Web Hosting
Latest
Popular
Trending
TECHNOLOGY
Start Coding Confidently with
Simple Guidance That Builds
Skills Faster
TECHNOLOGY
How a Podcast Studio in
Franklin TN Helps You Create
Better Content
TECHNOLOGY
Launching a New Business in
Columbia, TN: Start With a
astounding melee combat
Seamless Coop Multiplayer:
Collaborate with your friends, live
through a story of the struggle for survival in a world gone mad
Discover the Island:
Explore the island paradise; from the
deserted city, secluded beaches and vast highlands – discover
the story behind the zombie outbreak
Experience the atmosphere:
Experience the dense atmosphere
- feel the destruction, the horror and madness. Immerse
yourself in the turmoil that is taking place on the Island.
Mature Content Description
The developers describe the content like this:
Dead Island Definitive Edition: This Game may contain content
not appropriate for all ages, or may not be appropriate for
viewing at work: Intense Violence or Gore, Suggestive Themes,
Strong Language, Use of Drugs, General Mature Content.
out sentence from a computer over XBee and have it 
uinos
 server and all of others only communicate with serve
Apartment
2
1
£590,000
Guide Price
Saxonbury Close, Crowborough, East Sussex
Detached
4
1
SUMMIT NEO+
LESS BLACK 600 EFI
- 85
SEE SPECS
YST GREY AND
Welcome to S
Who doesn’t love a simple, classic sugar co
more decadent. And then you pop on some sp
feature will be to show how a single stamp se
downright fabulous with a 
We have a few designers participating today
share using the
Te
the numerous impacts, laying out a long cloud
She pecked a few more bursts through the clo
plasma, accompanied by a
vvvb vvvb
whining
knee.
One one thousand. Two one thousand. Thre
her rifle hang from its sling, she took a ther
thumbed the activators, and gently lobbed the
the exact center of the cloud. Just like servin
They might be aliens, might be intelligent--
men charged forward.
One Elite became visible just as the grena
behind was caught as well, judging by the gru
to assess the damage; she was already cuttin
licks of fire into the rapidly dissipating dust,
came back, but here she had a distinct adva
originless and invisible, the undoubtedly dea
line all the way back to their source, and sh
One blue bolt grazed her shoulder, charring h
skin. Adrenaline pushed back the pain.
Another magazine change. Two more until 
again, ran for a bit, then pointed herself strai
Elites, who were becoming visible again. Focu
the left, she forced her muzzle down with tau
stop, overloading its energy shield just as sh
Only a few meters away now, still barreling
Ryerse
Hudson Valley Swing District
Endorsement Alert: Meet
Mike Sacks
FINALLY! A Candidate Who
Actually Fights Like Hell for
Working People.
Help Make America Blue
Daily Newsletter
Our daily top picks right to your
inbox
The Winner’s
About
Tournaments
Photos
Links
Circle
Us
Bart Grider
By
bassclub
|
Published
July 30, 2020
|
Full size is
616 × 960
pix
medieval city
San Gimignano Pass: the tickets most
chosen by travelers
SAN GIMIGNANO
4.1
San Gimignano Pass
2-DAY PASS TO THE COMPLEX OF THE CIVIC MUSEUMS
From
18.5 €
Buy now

● ● ● ● ● ● ●

## [Activity]
Copy exactly the lines from the top of the entries through the line with "- feel the destruction, the" in it, please, keeping both ends and adding nothing.

## [Exercise answer]
Web Hosting
Latest
Popular
Trending
TECHNOLOGY
Start Coding Confidently with
Simple Guidance That Builds
Skills Faster
TECHNOLOGY
How a Podcast Studio in
Franklin TN Helps You Create
Better Content
TECHNOLOGY
Launching a New Business in
Columbia, TN: Start With a
astounding melee combat
Seamless Coop Multiplayer:
Collaborate with your friends, live
through a story of the struggle for survival in a world gone mad
Discover the Island:
Explore the island paradise; from the
deserted city, secluded beaches and vast highlands – discover
the story behind the zombie outbreak
Experience the atmosphere:
Experience the dense atmosphere
- feel the destruction, the horror and madness. Immerse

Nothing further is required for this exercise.